◆ What you need to do
Please repeat the entries below exactly as written, leaving out any images.

◆ Data for this exercise
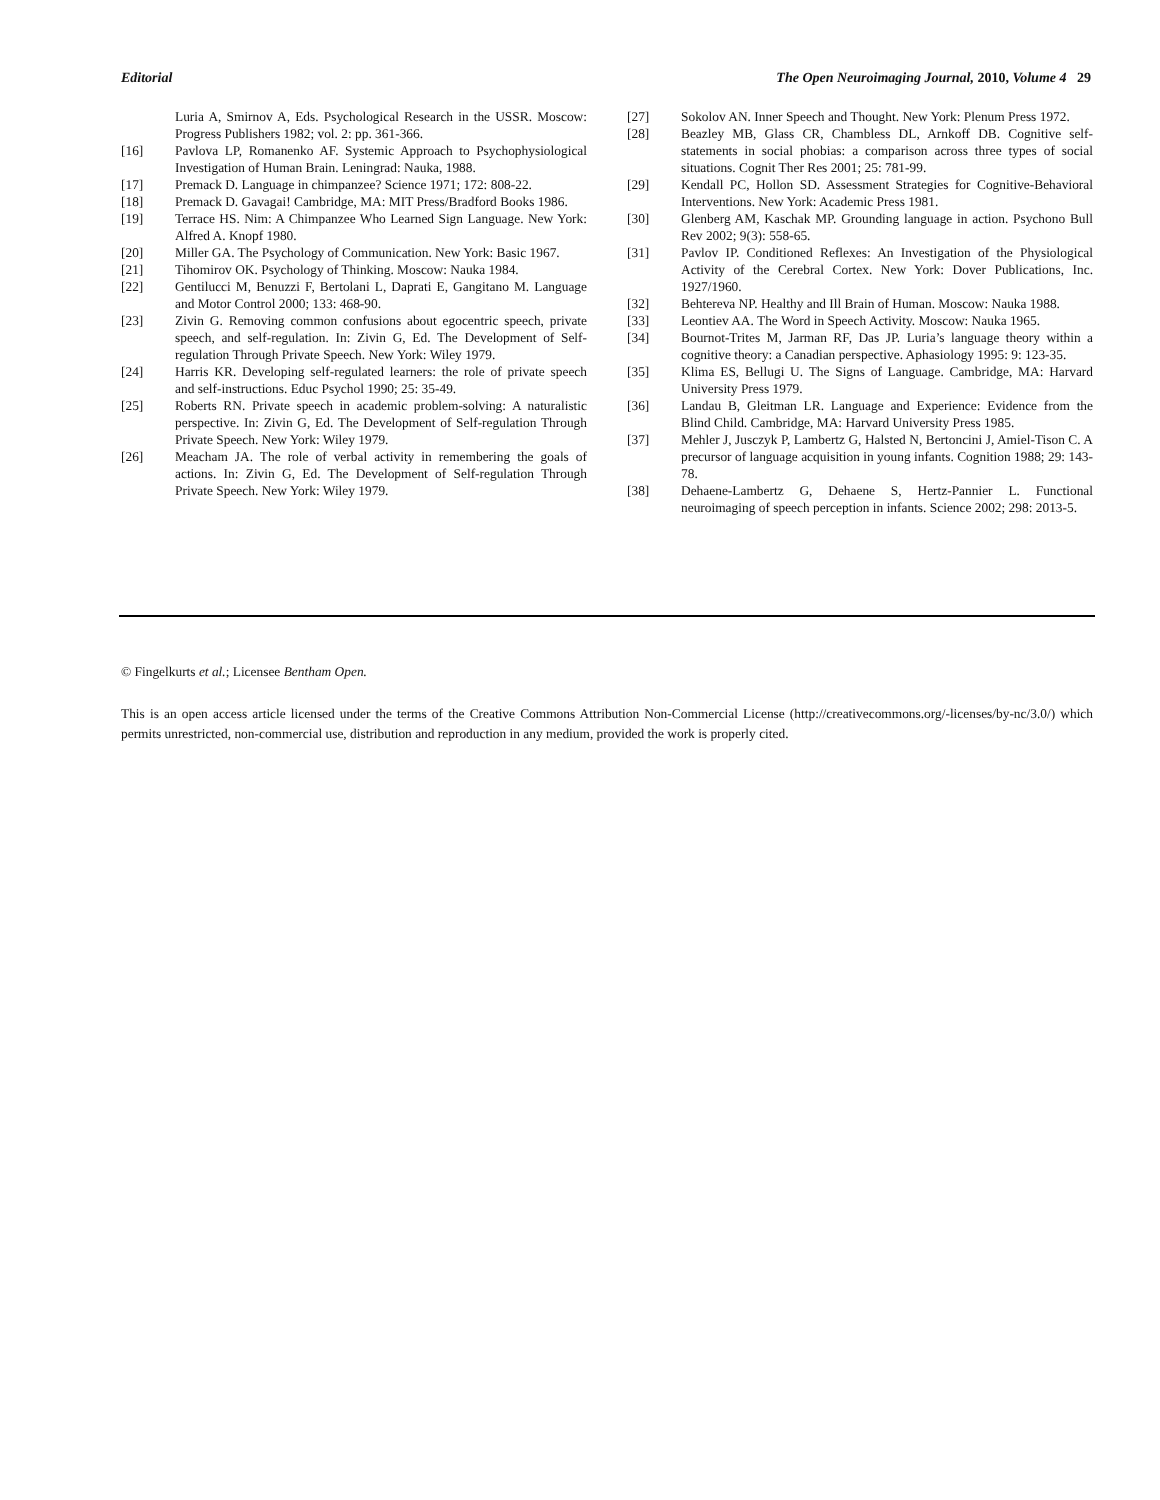Editorial The Open Neuroimaging Journal, 2010, Volume 4 29
Luria A, Smirnov A, Eds. Psychological Research in the USSR. Moscow: Progress Publishers 1982; vol. 2: pp. 361-366.
[16] Pavlova LP, Romanenko AF. Systemic Approach to Psychophysiological Investigation of Human Brain. Leningrad: Nauka, 1988.
[17] Premack D. Language in chimpanzee? Science 1971; 172: 808-22.
[18] Premack D. Gavagai! Cambridge, MA: MIT Press/Bradford Books 1986.
[19] Terrace HS. Nim: A Chimpanzee Who Learned Sign Language. New York: Alfred A. Knopf 1980.
[20] Miller GA. The Psychology of Communication. New York: Basic 1967.
[21] Tihomirov OK. Psychology of Thinking. Moscow: Nauka 1984.
[22] Gentilucci M, Benuzzi F, Bertolani L, Daprati E, Gangitano M. Language and Motor Control 2000; 133: 468-90.
[23] Zivin G. Removing common confusions about egocentric speech, private speech, and self-regulation. In: Zivin G, Ed. The Development of Self-regulation Through Private Speech. New York: Wiley 1979.
[24] Harris KR. Developing self-regulated learners: the role of private speech and self-instructions. Educ Psychol 1990; 25: 35-49.
[25] Roberts RN. Private speech in academic problem-solving: A naturalistic perspective. In: Zivin G, Ed. The Development of Self-regulation Through Private Speech. New York: Wiley 1979.
[26] Meacham JA. The role of verbal activity in remembering the goals of actions. In: Zivin G, Ed. The Development of Self-regulation Through Private Speech. New York: Wiley 1979.
[27] Sokolov AN. Inner Speech and Thought. New York: Plenum Press 1972.
[28] Beazley MB, Glass CR, Chambless DL, Arnkoff DB. Cognitive self-statements in social phobias: a comparison across three types of social situations. Cognit Ther Res 2001; 25: 781-99.
[29] Kendall PC, Hollon SD. Assessment Strategies for Cognitive-Behavioral Interventions. New York: Academic Press 1981.
[30] Glenberg AM, Kaschak MP. Grounding language in action. Psychono Bull Rev 2002; 9(3): 558-65.
[31] Pavlov IP. Conditioned Reflexes: An Investigation of the Physiological Activity of the Cerebral Cortex. New York: Dover Publications, Inc. 1927/1960.
[32] Behtereva NP. Healthy and Ill Brain of Human. Moscow: Nauka 1988.
[33] Leontiev AA. The Word in Speech Activity. Moscow: Nauka 1965.
[34] Bournot-Trites M, Jarman RF, Das JP. Luria’s language theory within a cognitive theory: a Canadian perspective. Aphasiology 1995: 9: 123-35.
[35] Klima ES, Bellugi U. The Signs of Language. Cambridge, MA: Harvard University Press 1979.
[36] Landau B, Gleitman LR. Language and Experience: Evidence from the Blind Child. Cambridge, MA: Harvard University Press 1985.
[37] Mehler J, Jusczyk P, Lambertz G, Halsted N, Bertoncini J, Amiel-Tison C. A precursor of language acquisition in young infants. Cognition 1988; 29: 143-78.
[38] Dehaene-Lambertz G, Dehaene S, Hertz-Pannier L. Functional neuroimaging of speech perception in infants. Science 2002; 298: 2013-5.
© Fingelkurts et al.; Licensee Bentham Open.
This is an open access article licensed under the terms of the Creative Commons Attribution Non-Commercial License (http://creativecommons.org/-licenses/by-nc/3.0/) which permits unrestricted, non-commercial use, distribution and reproduction in any medium, provided the work is properly cited.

◆ Response below
Editorial The Open Neuroimaging Journal, 2010, Volume 4 29
Luria A, Smirnov A, Eds. Psychological Research in the USSR. Moscow: Progress Publishers 1982; vol. 2: pp. 361-366.
[16] Pavlova LP, Romanenko AF. Systemic Approach to Psychophysiological Investigation of Human Brain. Leningrad: Nauka, 1988.
[17] Premack D. Language in chimpanzee? Science 1971; 172: 808-22.
[18] Premack D. Gavagai! Cambridge, MA: MIT Press/Bradford Books 1986.
[19] Terrace HS. Nim: A Chimpanzee Who Learned Sign Language. New York: Alfred A. Knopf 1980.
[20] Miller GA. The Psychology of Communication. New York: Basic 1967.
[21] Tihomirov OK. Psychology of Thinking. Moscow: Nauka 1984.
[22] Gentilucci M, Benuzzi F, Bertolani L, Daprati E, Gangitano M. Language and Motor Control 2000; 133: 468-90.
[23] Zivin G. Removing common confusions about egocentric speech, private speech, and self-regulation. In: Zivin G, Ed. The Development of Self-regulation Through Private Speech. New York: Wiley 1979.
[24] Harris KR. Developing self-regulated learners: the role of private speech and self-instructions. Educ Psychol 1990; 25: 35-49.
[25] Roberts RN. Private speech in academic problem-solving: A naturalistic perspective. In: Zivin G, Ed. The Development of Self-regulation Through Private Speech. New York: Wiley 1979.
[26] Meacham JA. The role of verbal activity in remembering the goals of actions. In: Zivin G, Ed. The Development of Self-regulation Through Private Speech. New York: Wiley 1979.
[27] Sokolov AN. Inner Speech and Thought. New York: Plenum Press 1972.
[28] Beazley MB, Glass CR, Chambless DL, Arnkoff DB. Cognitive self-statements in social phobias: a comparison across three types of social situations. Cognit Ther Res 2001; 25: 781-99.
[29] Kendall PC, Hollon SD. Assessment Strategies for Cognitive-Behavioral Interventions. New York: Academic Press 1981.
[30] Glenberg AM, Kaschak MP. Grounding language in action. Psychono Bull Rev 2002; 9(3): 558-65.
[31] Pavlov IP. Conditioned Reflexes: An Investigation of the Physiological Activity of the Cerebral Cortex. New York: Dover Publications, Inc. 1927/1960.
[32] Behtereva NP. Healthy and Ill Brain of Human. Moscow: Nauka 1988.
[33] Leontiev AA. The Word in Speech Activity. Moscow: Nauka 1965.
[34] Bournot-Trites M, Jarman RF, Das JP. Luria’s language theory within a cognitive theory: a Canadian perspective. Aphasiology 1995: 9: 123-35.
[35] Klima ES, Bellugi U. The Signs of Language. Cambridge, MA: Harvard University Press 1979.
[36] Landau B, Gleitman LR. Language and Experience: Evidence from the Blind Child. Cambridge, MA: Harvard University Press 1985.
[37] Mehler J, Jusczyk P, Lambertz G, Halsted N, Bertoncini J, Amiel-Tison C. A precursor of language acquisition in young infants. Cognition 1988; 29: 143-78.
[38] Dehaene-Lambertz G, Dehaene S, Hertz-Pannier L. Functional neuroimaging of speech perception in infants. Science 2002; 298: 2013-5.
© Fingelkurts et al.; Licensee Bentham Open.
This is an open access article licensed under the terms of the Creative Commons Attribution Non-Commercial License (http://creativecommons.org/-licenses/by-nc/3.0/) which permits unrestricted, non-commercial use, distribution and reproduction in any medium, provided the work is properly cited.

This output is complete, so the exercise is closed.